Each record below needs to be written out exactly as it reads.

(Collected data entries)
────
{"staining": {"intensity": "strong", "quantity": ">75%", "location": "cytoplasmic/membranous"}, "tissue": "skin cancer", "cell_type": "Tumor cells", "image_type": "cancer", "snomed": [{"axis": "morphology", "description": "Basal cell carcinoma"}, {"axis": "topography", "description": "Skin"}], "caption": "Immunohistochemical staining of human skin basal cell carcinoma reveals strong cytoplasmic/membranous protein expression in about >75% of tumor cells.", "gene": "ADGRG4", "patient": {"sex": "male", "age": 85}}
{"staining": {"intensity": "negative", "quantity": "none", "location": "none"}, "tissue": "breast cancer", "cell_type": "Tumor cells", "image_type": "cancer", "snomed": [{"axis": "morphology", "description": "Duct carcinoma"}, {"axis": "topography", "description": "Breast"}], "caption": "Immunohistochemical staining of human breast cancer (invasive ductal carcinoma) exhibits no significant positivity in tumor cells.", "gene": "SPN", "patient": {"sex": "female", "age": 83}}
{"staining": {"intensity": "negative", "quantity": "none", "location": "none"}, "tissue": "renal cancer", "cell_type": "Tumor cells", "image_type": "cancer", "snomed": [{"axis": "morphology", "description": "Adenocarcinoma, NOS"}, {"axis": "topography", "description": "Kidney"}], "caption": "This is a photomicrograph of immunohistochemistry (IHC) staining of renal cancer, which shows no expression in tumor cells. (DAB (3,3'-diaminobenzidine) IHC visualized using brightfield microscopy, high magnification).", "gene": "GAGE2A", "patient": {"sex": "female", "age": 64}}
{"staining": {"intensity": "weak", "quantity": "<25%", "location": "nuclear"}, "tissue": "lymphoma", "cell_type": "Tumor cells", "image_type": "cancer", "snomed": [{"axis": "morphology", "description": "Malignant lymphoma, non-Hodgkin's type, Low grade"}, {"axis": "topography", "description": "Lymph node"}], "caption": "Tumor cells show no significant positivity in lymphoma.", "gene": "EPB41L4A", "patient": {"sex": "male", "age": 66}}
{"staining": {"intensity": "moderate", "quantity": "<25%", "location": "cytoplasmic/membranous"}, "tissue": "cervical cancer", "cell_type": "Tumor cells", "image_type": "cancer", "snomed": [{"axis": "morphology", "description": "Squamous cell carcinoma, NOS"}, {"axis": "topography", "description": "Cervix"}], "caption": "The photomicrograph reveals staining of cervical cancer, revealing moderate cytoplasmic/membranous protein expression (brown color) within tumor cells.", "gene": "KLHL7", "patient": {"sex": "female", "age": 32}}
────
* _OUTPUT OF THE TASK_:
{"staining": {"intensity": "strong", "quantity": ">75%", "location": "cytoplasmic/membranous"}, "tissue": "skin cancer", "cell_type": "Tumor cells", "image_type": "cancer", "snomed": [{"axis": "morphology", "description": "Basal cell carcinoma"}, {"axis": "topography", "description": "Skin"}], "caption": "Immunohistochemical staining of human skin basal cell carcinoma reveals strong cytoplasmic/membranous protein expression in about >75% of tumor cells.", "gene": "ADGRG4", "patient": {"sex": "male", "age": 85}}
{"staining": {"intensity": "negative", "quantity": "none", "location": "none"}, "tissue": "breast cancer", "cell_type": "Tumor cells", "image_type": "cancer", "snomed": [{"axis": "morphology", "description": "Duct carcinoma"}, {"axis": "topography", "description": "Breast"}], "caption": "Immunohistochemical staining of human breast cancer (invasive ductal carcinoma) exhibits no significant positivity in tumor cells.", "gene": "SPN", "patient": {"sex": "female", "age": 83}}
{"staining": {"intensity": "negative", "quantity": "none", "location": "none"}, "tissue": "renal cancer", "cell_type": "Tumor cells", "image_type": "cancer", "snomed": [{"axis": "morphology", "description": "Adenocarcinoma, NOS"}, {"axis": "topography", "description": "Kidney"}], "caption": "This is a photomicrograph of immunohistochemistry (IHC) staining of renal cancer, which shows no expression in tumor cells. (DAB (3,3'-diaminobenzidine) IHC visualized using brightfield microscopy, high magnification).", "gene": "GAGE2A", "patient": {"sex": "female", "age": 64}}
{"staining": {"intensity": "weak", "quantity": "<25%", "location": "nuclear"}, "tissue": "lymphoma", "cell_type": "Tumor cells", "image_type": "cancer", "snomed": [{"axis": "morphology", "description": "Malignant lymphoma, non-Hodgkin's type, Low grade"}, {"axis": "topography", "description": "Lymph node"}], "caption": "Tumor cells show no significant positivity in lymphoma.", "gene": "EPB41L4A", "patient": {"sex": "male", "age": 66}}
{"staining": {"intensity": "moderate", "quantity": "<25%", "location": "cytoplasmic/membranous"}, "tissue": "cervical cancer", "cell_type": "Tumor cells", "image_type": "cancer", "snomed": [{"axis": "morphology", "description": "Squamous cell carcinoma, NOS"}, {"axis": "topography", "description": "Cervix"}], "caption": "The photomicrograph reveals staining of cervical cancer, revealing moderate cytoplasmic/membranous protein expression (brown color) within tumor cells.", "gene": "KLHL7", "patient": {"sex": "female", "age": 32}}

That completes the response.